There was also a strong relationship with between self-esteem and eating disorder symptoms in athletes in the present study, supporting much of the previous literature (Lindeman, 1994; Neumark-Sztainer et al., 1996; Davis & Cowles, 1989). Further, it was found that self-esteem was highly correlated with competition anxiety which may be because sport can be a large part of a university athlete's life. However, it should be recognized that other factors unrelated to the sport experience could be major influences on an athlete's mental state. For example, Sundgot-Borgen (1994a) has reported that traumatic events can be a precipitating factor in the development of an eating disorder.
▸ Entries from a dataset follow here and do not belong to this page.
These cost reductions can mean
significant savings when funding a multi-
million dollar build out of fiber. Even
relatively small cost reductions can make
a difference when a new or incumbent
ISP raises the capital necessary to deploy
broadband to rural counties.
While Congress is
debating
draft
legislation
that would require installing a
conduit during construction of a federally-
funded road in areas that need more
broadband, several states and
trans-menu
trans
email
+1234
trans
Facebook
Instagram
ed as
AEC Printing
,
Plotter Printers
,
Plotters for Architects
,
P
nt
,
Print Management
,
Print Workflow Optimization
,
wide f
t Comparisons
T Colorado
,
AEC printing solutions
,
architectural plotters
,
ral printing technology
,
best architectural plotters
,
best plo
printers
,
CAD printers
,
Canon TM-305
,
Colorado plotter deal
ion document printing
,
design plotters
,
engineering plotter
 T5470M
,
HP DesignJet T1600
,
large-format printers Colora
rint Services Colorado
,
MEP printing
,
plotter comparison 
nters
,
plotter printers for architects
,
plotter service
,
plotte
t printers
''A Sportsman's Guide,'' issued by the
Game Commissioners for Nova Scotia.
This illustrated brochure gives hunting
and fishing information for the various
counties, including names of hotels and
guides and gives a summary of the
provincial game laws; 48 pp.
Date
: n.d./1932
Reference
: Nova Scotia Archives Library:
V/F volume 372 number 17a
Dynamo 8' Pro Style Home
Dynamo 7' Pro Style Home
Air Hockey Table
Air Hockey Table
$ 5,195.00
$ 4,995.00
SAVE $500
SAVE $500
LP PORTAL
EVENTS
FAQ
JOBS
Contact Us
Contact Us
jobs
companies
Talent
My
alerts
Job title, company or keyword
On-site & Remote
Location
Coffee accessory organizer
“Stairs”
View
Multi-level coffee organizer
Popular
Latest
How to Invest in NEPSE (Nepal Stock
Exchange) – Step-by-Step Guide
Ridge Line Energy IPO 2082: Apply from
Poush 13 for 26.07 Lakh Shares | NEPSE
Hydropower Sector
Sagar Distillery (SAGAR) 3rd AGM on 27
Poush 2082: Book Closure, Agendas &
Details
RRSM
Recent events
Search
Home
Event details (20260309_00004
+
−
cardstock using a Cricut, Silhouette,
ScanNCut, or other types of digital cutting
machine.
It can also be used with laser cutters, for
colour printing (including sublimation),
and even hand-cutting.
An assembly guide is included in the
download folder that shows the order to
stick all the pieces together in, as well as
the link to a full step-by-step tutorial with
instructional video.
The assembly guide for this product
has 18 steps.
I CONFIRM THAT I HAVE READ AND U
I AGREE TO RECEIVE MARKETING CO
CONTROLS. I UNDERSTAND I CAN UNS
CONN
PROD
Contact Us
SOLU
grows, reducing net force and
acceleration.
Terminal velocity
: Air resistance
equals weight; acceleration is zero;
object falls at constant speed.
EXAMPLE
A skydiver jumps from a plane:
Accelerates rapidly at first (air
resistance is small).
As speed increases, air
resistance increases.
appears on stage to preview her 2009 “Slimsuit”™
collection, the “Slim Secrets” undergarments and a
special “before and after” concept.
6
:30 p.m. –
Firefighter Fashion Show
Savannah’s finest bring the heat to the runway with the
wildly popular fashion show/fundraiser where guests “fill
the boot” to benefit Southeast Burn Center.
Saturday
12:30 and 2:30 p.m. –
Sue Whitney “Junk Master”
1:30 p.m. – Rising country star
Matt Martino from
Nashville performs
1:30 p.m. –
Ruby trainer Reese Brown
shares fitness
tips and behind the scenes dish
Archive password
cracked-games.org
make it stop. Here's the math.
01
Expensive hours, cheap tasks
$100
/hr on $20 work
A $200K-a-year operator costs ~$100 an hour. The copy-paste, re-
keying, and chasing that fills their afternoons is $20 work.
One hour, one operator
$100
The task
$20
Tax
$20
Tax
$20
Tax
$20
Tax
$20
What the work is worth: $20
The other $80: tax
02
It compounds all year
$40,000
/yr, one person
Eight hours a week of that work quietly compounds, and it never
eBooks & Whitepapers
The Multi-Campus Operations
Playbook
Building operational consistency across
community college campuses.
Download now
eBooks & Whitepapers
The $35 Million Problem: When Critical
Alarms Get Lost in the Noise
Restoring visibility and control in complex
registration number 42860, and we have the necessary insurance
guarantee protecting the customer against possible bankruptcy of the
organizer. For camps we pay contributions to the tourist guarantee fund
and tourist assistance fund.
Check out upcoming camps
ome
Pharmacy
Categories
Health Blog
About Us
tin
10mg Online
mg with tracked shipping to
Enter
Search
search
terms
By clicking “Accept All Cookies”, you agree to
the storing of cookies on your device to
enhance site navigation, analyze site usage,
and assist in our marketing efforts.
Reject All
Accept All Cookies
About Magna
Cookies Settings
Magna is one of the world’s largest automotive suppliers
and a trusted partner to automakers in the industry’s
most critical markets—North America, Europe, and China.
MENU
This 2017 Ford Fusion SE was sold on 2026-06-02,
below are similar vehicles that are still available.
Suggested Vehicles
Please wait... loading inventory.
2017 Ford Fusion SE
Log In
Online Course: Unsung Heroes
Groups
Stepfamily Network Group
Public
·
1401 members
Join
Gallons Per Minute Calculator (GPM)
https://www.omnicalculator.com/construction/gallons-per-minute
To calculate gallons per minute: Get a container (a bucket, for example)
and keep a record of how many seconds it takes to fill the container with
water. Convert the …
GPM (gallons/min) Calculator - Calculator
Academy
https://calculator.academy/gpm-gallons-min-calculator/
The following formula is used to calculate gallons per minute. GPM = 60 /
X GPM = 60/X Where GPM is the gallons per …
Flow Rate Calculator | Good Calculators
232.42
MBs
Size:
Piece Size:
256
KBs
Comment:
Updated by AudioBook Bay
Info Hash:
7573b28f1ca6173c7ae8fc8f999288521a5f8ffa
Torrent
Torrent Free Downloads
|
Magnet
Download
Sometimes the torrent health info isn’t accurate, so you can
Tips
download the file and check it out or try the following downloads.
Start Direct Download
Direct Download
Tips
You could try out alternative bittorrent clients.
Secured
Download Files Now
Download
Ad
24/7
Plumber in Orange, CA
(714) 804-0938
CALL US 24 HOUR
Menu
When the relationship between sport team membership and eating disorder symptoms was examined, no significant differences in eating disorder symptomologies were found. This does not preclude the fact, however, that there were individual athletes in this study who scored high on the subscales of the DEBQ, indicating unhealthy eating behavior. Previous researchers have found that there are some sport classes that may have a greater number of athletes who are at a higher risk for developing an eating disorder (Stoutjesdyk & Jevne, 1993; Sudgot-Borgen, 1993; Pasman & Thompson, 1988; Sykoro, Grilo, Wilfley, & Brownell, 1993), this study clarifies the position that potential exists for athletes from a wide range of sports to show symptoms of disordered eating.

Many researchers have identified self-selection of subjects as a problem in the area of research of eating disorders (Shaw & Garfinkel, 1990; Sundgot-Borgen, 1993; Wilmore, 1991). This study was potentially affected in this way because it used volunteers only and it was a possibility that athletes who had an eating disorder or a concern for their eating habits did not choose to participate and those individuals who did volunteer may have been less concerned. However, through interviews with subjects it was clear that a number of the subjects participated because they wanted to find out about their body fat percentage, which in itself may have been indicative of a level of disturbance with body image.

In conclusion, the purpose of this study was to attempt to identify risk factors for the development of eating disorders in athletes. All of the risk factors examined: self-esteem, competition anxiety, social pressure and body image were significantly correlated with indicators of unhealthy diet practices. In addition, indicators of unhealthy dieting practices were found across all sporting groups tested and it is concluded that any athlete should be considered potentially at risk for an eating disorder when some of all of the factors outlined above are present. More directly, it is proposed that there should be a closer examination of the role a coach or peer can play in the development of an eating disorder, as there is some evidence that a coach may play a significant role in these behaviors. Finally, it is strongly recommended that coaches should receive educational programs that stress nutrition, weight control and patterns of disordered eating in female athletes.